Page images with their extracted text
◆ ◆ ◆ ◆ ◆ ◆ ◆

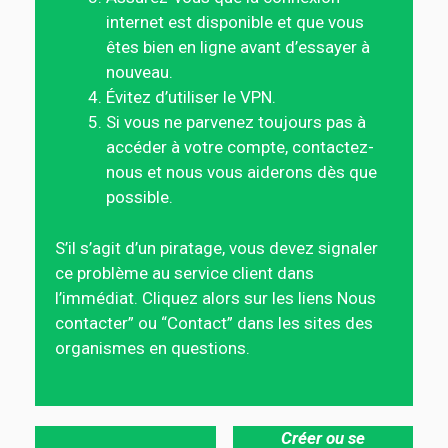
internet est disponible et que vous
êtes bien en ligne avant d’essayer à
nouveau.
Évitez d’utiliser le VPN.
Si vous ne parvenez toujours pas à
accéder à votre compte, contactez-
nous et nous vous aiderons dès que
possible.
S’il s’agit d’un piratage, vous devez signaler
ce problème au service client dans
l’immédiat. Cliquez alors sur les liens Nous
contacter” ou “Contact” dans les sites des
organismes en questions.
Créer ou se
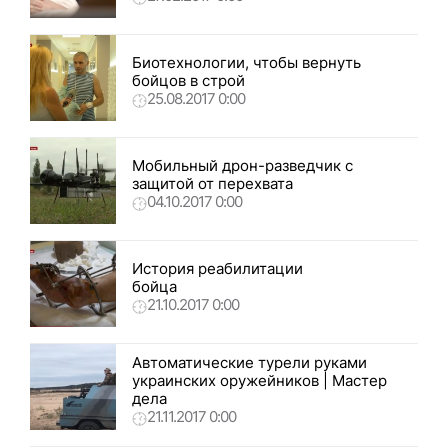
Биотехнологии, чтобы вернуть
бойцов в строй
25.08.2017 0:00
Мобильный дрон-разведчик с
защитой от перехвата
04.10.2017 0:00
История реабилитации
бойца
21.10.2017 0:00
Автоматические турели руками
украинских оружейников | Мастер
дела
21.11.2017 0:00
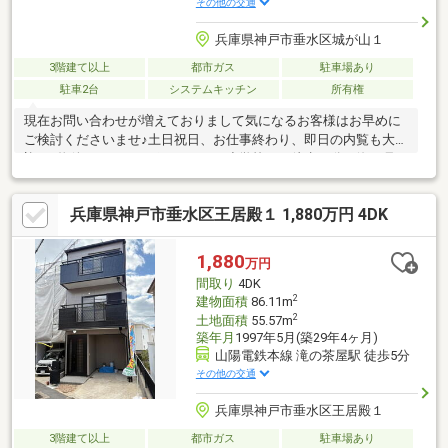
その他の交通
兵庫県神戸市垂水区城が山１
3階建て以上
都市ガス
駐車場あり
駐車2台
システムキッチン
所有権
現在お問い合わせが増えておりまして気になるお客様はお早めに
ご検討くださいませ♪土日祝日、お仕事終わり、即日の内覧も大歓
迎♪～物件のおすすめポイント～・小学校まで徒歩10分・海が見
えます♪・LDK約15帖以上あります！・角地・スーパーまで徒歩圏
内・駅まで約2分！
兵庫県神戸市垂水区王居殿１ 1,880万円 4DK
1,880
万円
間取り
4DK
2
建物面積
86.11m
2
土地面積
55.57m
築年月
1997年5月(築29年4ヶ月)
山陽電鉄本線 滝の茶屋駅 徒歩5分
その他の交通
兵庫県神戸市垂水区王居殿１
3階建て以上
都市ガス
駐車場あり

◆ ◆ ◆ ◆ ◆ ◆ ◆

Work order
Convert the text lines from all the items above into a JSON list of strings, one string per line, skipping blank lines. Leave the pictures out of the answer.

Response
[
  "internet est disponible et que vous",
  "êtes bien en ligne avant d’essayer à",
  "nouveau.",
  "Évitez d’utiliser le VPN.",
  "Si vous ne parvenez toujours pas à",
  "accéder à votre compte, contactez-",
  "nous et nous vous aiderons dès que",
  "possible.",
  "S’il s’agit d’un piratage, vous devez signaler",
  "ce problème au service client dans",
  "l’immédiat. Cliquez alors sur les liens Nous",
  "contacter” ou “Contact” dans les sites des",
  "organismes en questions.",
  "Créer ou se",
  "Биотехнологии, чтобы вернуть",
  "бойцов в строй",
  "25.08.2017 0:00",
  "Мобильный дрон-разведчик с",
  "защитой от перехвата",
  "04.10.2017 0:00",
  "История реабилитации",
  "бойца",
  "21.10.2017 0:00",
  "Автоматические турели руками",
  "украинских оружейников | Мастер",
  "дела",
  "21.11.2017 0:00",
  "その他の交通",
  "兵庫県神戸市垂水区城が山１",
  "3階建て以上",
  "都市ガス",
  "駐車場あり",
  "駐車2台",
  "システムキッチン",
  "所有権",
  "現在お問い合わせが増えておりまして気になるお客様はお早めに",
  "ご検討くださいませ♪土日祝日、お仕事終わり、即日の内覧も大歓",
  "迎♪～物件のおすすめポイント～・小学校まで徒歩10分・海が見",
  "えます♪・LDK約15帖以上あります！・角地・スーパーまで徒歩圏",
  "内・駅まで約2分！",
  "兵庫県神戸市垂水区王居殿１ 1,880万円 4DK",
  "1,880",
  "万円",
  "間取り",
  "4DK",
  "2",
  "建物面積",
  "86.11m",
  "2",
  "土地面積",
  "55.57m",
  "築年月",
  "1997年5月(築29年4ヶ月)",
  "山陽電鉄本線 滝の茶屋駅 徒歩5分",
  "その他の交通",
  "兵庫県神戸市垂水区王居殿１",
  "3階建て以上",
  "都市ガス",
  "駐車場あり"
]